- EXCERPTED PASSAGE
****

Have a look at a lesson in that supplemental language arts text that your school has adopted. Ask yourself, "Is there anything that the student can do after having read or worked through this lesson that he or she couldn't do before?" You will be astonished how often the answer to this question is "No." A lesson begins by telling the student that an inference is a conclusion. Then it gives a couple sample readings and some conclusions that can be drawn from those readings. Then it gives an activity that presents some sample readings and asks the student to make some inferences. But nowhere in the lesson is the student taught any procedure, any set of steps that can be carried out, in order to make an inference, and nowhere is the student taught any means for testing an inference once it is made. Or, to give another example, the student is told that good writing has the trait of exhibiting a unique voice and given a dull piece of writing and an exciting one, but nowhere in the lesson is the student taught anything that he or she can do to make a piece of writing less dull. Shouldn't a student emerge from a lesson able to do something that he or she couldn't do before?

 

Years ago, when I was a young teacher, I went to my first NCTE conference. I expected to find at that conference lots of workshops related to the content of this vast field of English studies. I expected workshops on syntactic structures in African-American dialects, on prosody in verse, on the types of dead metaphors used to describe mental processes, on common structures in journalistic writing, on motifs of the folktale, on the phonemic system of English, and so on. Imagine my surprise when I found that almost all the workshops were on methods! One could attend several days of these workshops and not add anything to one's store of knowledge about English per se. Why should there be this vast gulf between English studies on the one hand and English education studies on the other? Do people assume that English teachers already know everything there is to know about the content of their subject? To what extent has the preparation of English teachers become content free?

 

Every teacher makes up tests and calculates grades. How many of these teachers know the difference between a norm-referenced and a criterion-referenced test? How many can tell you what a p score is? How many can explain to you what reliability and validity mean? How many can calculate standard deviation? How many understand whether they are calculating their grades according to a norm-referenced or criterion-referenced paradigm? Given that these are essential skills for any teacher, why don't most teachers have these and other like skills? Aren't the education schools failing us in this respect?

 

The school reform movement seems predicated on the notion that creating standards and testing to ensure attainment of those standards will be sufficient to improve student outcomes. But isn't teacher quality even more important? If classrooms were filled with superb teachers, wouldn't high standards and accountability follow? Isn't the real problem that too many French teachers aren't fluent in French, that too many science teachers could not survive graduate-level science courses, that too many English teachers are not well read and knowledgeable about language? How can one teach what one does not know? Surely, the job of a teacher is not solely that of a generalist facilitator.

 

Let me put it this way: What would it take to make K-12 teaching one of the high-status professions in our culture? What would it take to cause a murmur to run through a cocktail party when a teacher enters the room (akin to what happens at the entrance of a rock star or actor or politician)? Can we pay teachers like grocery store clerks and still expect that we are going to have the best and the brightest in our classrooms? Isn't it the case that teacher quality is THE problem and that politicians don't want to face that fact because doing so would be expensive? How much more money can a qualified chemist make working for a pharmaceutical firm than he or she can make teaching high-school chemistry? But doesn't that mean that the average high-school chemistry teacher will not be a superbly qualified chemist?

****

- DATA SHOWN
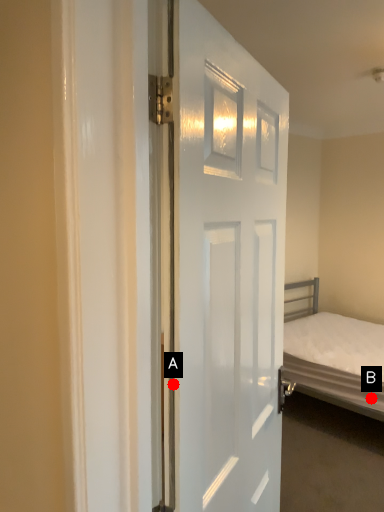
Question: Two points are circled on the image, labeled by A and B beside each circle. Which point is farther from the camera taking this photo?

Choices:
 (A) A is further
 (B) B is further

Answer: (B)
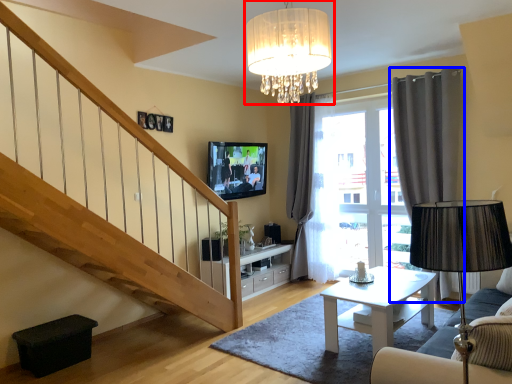
Question: Which of the following is the closest to the observer, lamp (highlighted by a red box) or curtain (highlighted by a blue box)?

****

- USING THE INFORMATION
[1] From the passage on teaching, copy the text that begins at the words "Every teacher makes" and ends after the words "in this respect?".
[2] Answer these from the passage on teaching:
(a) What conference did the writer attend as a young teacher?
(b) What were almost all the workshops at that conference on?
(c) What workers does the passage compare teachers' pay to?
[3] Summarize the passage on teaching in two sentences.

- TASK-BY-TASK ANSWERS
[1]
Every teacher makes up tests and calculates grades. How many of these teachers know the difference between a norm-referenced and a criterion-referenced test? How many can tell you what a p score is? How many can explain to you what reliability and validity mean? How many can calculate standard deviation? How many understand whether they are calculating their grades according to a norm-referenced or criterion-referenced paradigm? Given that these are essential skills for any teacher, why don't most teachers have these and other like skills? Aren't the education schools failing us in this respect?

[2]
(a) The NCTE conference.
(b) Methods.
(c) Grocery store clerks.

[3] The passage says that many supplemental language arts lessons leave students unable to do anything new, that English teacher conferences focus almost entirely on methods rather than content, and that most teachers lack essential testing and grading skills. It questions whether standards and testing alone will improve student outcomes, and it argues that teacher quality is the real problem, which politicians avoid because fixing it would be expensive.